[Collected data]
▼
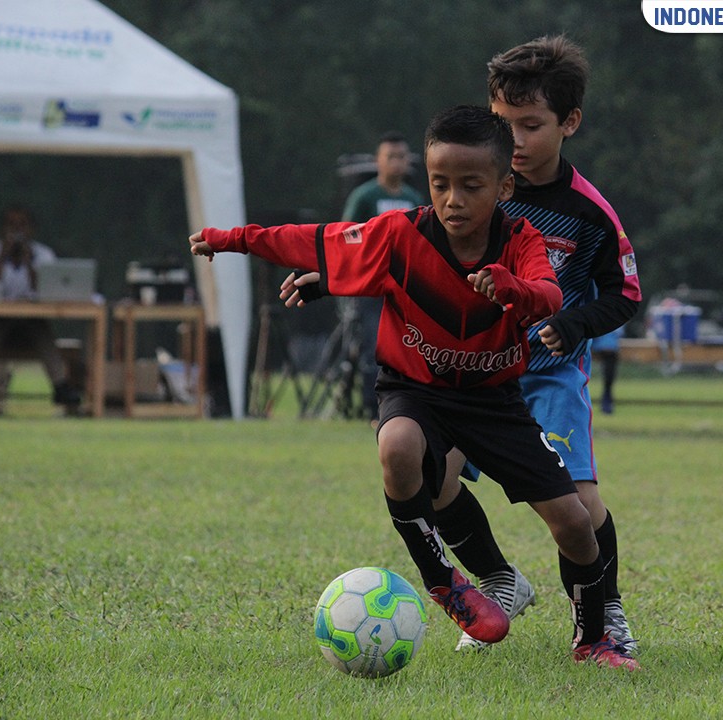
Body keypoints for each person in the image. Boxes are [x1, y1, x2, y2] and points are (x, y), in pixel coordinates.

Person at [193, 105, 637, 668]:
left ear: (504, 186)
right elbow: (314, 240)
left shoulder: (522, 239)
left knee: (575, 523)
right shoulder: (401, 234)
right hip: (417, 388)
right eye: (440, 184)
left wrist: (512, 289)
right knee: (397, 445)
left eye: (470, 186)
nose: (453, 200)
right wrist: (230, 239)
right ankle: (444, 580)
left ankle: (593, 639)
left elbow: (549, 294)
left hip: (494, 400)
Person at [430, 35, 643, 656]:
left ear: (569, 122)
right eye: (502, 123)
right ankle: (500, 582)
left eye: (530, 125)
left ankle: (605, 616)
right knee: (426, 472)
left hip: (547, 378)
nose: (514, 141)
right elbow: (411, 252)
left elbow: (626, 294)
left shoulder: (590, 213)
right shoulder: (473, 186)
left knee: (577, 504)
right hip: (474, 372)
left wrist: (575, 324)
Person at [340, 132, 426, 421]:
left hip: (405, 286)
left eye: (402, 157)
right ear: (378, 161)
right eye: (391, 157)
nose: (397, 163)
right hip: (372, 287)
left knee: (406, 346)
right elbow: (346, 235)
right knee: (373, 346)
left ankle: (406, 404)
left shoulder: (413, 198)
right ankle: (372, 406)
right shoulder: (365, 197)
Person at [0, 204, 81, 412]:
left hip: (31, 324)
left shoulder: (43, 254)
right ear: (2, 228)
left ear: (31, 229)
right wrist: (3, 256)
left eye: (22, 225)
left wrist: (29, 262)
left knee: (40, 327)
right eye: (11, 225)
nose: (17, 231)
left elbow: (47, 292)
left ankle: (61, 385)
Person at [592, 325, 625, 415]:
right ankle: (606, 404)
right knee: (608, 380)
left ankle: (606, 403)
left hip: (607, 350)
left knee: (608, 380)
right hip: (606, 349)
▲
_Activity_
Among the lines above, find those with the word "ankle". Copy them.

_Exercise response_
right ankle: (444, 580)
left ankle: (593, 639)
right ankle: (500, 582)
left ankle: (605, 616)
left ankle: (406, 404)
right ankle: (372, 406)
left ankle: (61, 385)
right ankle: (606, 404)
left ankle: (606, 403)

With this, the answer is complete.